Supplied records:
------------------------------------

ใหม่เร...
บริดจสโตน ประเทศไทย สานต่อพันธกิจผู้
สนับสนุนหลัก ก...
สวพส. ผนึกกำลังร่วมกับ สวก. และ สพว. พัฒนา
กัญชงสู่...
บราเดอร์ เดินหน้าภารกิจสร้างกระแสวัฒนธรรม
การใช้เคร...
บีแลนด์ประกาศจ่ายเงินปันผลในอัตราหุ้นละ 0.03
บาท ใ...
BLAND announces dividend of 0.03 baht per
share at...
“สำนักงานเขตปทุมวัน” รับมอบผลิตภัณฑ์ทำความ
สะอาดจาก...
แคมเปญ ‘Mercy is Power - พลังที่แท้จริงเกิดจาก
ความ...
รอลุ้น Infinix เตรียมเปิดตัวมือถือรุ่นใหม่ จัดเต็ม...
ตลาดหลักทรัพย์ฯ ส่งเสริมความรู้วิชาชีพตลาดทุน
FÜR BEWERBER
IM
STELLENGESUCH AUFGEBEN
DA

------------------------------------

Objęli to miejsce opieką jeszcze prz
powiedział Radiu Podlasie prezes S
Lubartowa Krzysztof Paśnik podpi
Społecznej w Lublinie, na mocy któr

------------------------------------

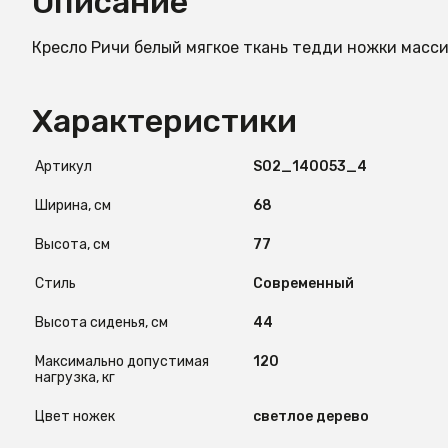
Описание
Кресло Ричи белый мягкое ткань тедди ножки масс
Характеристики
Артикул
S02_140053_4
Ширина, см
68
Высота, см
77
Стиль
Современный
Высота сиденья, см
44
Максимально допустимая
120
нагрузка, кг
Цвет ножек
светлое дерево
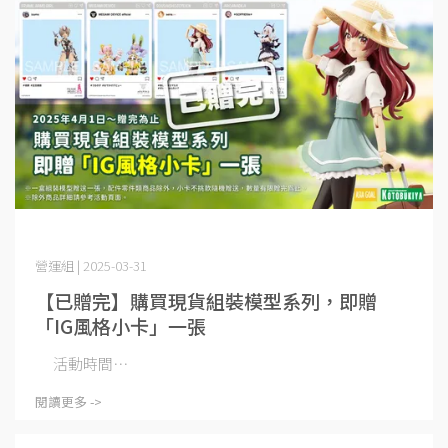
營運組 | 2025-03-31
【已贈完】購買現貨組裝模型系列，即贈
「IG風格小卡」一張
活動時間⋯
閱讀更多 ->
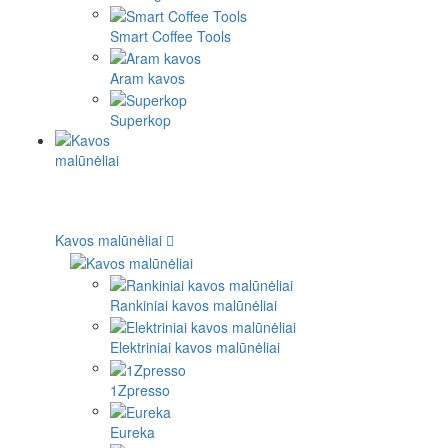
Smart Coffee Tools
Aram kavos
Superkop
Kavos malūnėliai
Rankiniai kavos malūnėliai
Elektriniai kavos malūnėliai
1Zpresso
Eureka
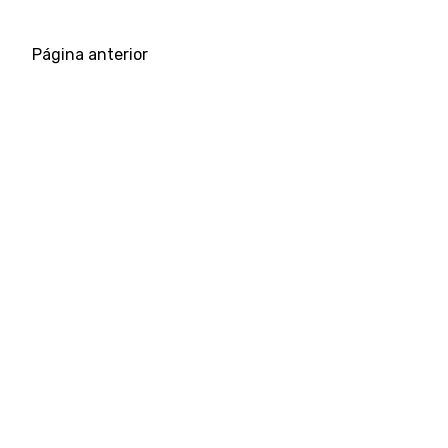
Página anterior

------------------------------------

Brief:
Select every line in the items that contains the string "malūnėliai", matching case exactly, and copy each one.

Response box:
Kavos malūnėliai
Rankiniai kavos malūnėliai
Elektriniai kavos malūnėliai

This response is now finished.